◆ EXERCISE BRIEF ◆
Each line below that contains "offsets" should be counted. Give only the total.

-------------------------

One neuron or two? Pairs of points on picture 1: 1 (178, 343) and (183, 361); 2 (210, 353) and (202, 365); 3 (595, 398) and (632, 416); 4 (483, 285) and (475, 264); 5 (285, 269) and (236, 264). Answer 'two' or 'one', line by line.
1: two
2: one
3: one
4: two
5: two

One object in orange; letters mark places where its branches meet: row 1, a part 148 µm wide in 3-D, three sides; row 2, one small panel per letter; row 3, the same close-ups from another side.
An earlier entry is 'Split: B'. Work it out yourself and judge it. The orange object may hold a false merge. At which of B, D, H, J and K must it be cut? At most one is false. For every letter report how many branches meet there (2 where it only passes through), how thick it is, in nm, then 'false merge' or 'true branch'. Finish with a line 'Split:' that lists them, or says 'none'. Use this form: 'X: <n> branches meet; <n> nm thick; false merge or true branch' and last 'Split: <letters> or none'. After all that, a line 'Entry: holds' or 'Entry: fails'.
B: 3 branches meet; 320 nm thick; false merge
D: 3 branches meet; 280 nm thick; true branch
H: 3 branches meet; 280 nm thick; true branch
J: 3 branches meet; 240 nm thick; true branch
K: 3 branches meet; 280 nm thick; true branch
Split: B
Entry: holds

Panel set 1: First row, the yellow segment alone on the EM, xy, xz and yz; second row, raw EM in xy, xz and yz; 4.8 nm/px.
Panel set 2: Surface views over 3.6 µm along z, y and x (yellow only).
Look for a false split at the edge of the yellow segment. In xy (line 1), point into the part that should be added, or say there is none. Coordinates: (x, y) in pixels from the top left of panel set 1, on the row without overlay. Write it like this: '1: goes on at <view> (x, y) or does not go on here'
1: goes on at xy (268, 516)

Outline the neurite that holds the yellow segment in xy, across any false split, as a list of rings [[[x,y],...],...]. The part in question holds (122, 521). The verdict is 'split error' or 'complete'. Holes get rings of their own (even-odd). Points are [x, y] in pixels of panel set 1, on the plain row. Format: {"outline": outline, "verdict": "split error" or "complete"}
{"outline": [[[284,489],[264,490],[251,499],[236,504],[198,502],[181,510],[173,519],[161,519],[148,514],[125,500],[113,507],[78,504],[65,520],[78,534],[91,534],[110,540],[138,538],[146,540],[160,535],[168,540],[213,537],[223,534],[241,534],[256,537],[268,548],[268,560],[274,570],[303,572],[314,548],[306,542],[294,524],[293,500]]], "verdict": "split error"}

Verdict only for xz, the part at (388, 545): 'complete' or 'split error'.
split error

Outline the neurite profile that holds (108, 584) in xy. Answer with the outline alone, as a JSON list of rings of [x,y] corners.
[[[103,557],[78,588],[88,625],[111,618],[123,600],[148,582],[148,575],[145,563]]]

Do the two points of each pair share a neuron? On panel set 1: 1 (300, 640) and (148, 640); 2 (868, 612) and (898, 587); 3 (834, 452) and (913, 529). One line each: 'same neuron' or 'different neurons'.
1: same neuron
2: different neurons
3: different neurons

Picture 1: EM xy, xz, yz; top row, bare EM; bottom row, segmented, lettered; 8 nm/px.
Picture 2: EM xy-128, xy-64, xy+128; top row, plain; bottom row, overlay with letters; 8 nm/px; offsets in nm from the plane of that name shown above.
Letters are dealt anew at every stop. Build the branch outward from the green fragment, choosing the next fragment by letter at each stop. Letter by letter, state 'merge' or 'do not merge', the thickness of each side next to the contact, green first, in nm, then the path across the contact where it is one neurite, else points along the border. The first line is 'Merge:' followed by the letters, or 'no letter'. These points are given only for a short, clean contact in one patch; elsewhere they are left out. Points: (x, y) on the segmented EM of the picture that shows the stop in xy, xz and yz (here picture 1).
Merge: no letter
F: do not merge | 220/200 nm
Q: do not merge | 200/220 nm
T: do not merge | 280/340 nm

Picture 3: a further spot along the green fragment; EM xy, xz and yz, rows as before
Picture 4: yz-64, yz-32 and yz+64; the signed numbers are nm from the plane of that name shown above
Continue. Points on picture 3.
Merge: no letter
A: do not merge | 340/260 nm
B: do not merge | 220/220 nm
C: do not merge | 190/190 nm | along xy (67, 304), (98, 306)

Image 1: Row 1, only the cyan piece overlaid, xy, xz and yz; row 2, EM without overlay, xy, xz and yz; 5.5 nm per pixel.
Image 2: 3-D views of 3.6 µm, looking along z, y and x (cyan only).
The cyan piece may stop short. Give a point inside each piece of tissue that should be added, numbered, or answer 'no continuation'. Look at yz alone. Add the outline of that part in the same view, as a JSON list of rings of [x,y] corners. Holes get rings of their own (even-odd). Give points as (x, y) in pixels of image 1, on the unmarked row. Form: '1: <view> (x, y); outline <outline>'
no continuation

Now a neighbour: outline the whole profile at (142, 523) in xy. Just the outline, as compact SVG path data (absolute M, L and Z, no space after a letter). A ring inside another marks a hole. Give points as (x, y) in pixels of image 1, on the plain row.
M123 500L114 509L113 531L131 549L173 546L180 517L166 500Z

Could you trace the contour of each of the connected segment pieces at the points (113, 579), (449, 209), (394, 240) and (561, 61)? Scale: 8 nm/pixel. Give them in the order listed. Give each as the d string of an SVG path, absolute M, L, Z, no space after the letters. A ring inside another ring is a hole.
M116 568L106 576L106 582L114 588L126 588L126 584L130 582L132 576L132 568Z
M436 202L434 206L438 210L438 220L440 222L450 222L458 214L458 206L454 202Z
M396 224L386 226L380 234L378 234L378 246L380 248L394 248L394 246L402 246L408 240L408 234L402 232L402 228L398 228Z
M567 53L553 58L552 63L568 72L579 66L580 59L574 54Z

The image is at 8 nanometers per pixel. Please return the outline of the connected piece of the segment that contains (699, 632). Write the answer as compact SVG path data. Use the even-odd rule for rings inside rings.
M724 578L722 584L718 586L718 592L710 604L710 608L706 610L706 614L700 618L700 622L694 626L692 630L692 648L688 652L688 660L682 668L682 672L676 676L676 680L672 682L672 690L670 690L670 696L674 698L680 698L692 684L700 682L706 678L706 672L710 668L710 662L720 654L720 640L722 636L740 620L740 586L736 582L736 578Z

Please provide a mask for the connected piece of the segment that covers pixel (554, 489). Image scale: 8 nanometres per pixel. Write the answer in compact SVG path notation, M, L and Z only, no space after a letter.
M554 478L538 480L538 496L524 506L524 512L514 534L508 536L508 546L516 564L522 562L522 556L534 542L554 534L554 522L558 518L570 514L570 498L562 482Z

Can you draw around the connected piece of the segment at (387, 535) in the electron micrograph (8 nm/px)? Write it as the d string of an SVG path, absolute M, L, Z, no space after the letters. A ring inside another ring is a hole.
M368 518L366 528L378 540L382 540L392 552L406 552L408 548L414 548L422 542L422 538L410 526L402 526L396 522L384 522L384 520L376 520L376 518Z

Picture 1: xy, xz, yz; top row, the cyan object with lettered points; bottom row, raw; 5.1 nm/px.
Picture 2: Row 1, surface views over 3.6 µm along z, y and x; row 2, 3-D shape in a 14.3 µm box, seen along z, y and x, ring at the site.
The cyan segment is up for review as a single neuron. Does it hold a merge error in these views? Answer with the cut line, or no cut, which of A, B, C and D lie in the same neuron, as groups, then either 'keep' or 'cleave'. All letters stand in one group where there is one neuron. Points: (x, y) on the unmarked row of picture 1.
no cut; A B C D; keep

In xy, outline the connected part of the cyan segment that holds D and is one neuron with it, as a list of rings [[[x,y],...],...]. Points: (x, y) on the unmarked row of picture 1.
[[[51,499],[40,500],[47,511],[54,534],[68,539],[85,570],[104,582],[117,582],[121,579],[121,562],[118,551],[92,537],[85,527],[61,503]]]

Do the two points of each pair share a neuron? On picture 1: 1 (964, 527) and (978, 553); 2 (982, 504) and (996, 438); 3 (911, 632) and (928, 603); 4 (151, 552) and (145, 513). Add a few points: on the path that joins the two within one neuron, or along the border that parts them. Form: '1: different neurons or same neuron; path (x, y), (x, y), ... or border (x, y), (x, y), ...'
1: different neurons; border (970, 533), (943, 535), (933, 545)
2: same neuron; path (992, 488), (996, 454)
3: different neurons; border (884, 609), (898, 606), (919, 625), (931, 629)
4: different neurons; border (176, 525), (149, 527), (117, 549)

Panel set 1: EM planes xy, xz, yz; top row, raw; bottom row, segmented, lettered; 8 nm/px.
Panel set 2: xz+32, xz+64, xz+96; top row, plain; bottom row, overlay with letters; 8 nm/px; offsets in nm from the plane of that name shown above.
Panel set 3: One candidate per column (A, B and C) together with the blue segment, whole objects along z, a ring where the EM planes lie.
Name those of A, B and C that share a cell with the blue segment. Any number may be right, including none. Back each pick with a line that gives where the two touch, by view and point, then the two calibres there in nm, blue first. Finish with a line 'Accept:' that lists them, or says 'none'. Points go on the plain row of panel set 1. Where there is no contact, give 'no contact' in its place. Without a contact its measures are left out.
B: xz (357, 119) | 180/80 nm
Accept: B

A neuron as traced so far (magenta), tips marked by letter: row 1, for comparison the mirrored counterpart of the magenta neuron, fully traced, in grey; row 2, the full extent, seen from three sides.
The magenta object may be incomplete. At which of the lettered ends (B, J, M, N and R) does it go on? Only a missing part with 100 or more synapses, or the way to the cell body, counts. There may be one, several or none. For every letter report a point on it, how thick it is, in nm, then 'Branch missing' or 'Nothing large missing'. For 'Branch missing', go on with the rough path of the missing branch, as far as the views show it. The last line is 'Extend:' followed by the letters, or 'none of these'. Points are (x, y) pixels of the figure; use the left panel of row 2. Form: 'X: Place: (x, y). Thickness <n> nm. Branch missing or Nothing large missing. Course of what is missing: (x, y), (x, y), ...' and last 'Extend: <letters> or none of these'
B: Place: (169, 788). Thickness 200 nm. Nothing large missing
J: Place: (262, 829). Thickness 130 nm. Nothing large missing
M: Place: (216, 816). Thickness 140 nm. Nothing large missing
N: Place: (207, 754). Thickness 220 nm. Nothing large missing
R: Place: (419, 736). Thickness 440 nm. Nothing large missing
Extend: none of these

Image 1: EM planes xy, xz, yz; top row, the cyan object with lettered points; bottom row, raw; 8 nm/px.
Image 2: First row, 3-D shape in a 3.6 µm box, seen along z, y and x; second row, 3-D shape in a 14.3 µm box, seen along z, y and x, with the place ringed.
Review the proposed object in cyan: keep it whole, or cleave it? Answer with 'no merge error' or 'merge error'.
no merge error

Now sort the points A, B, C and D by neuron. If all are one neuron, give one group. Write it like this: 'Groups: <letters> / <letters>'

-------------------------

◆ EXERCISE SOLUTION ◆
2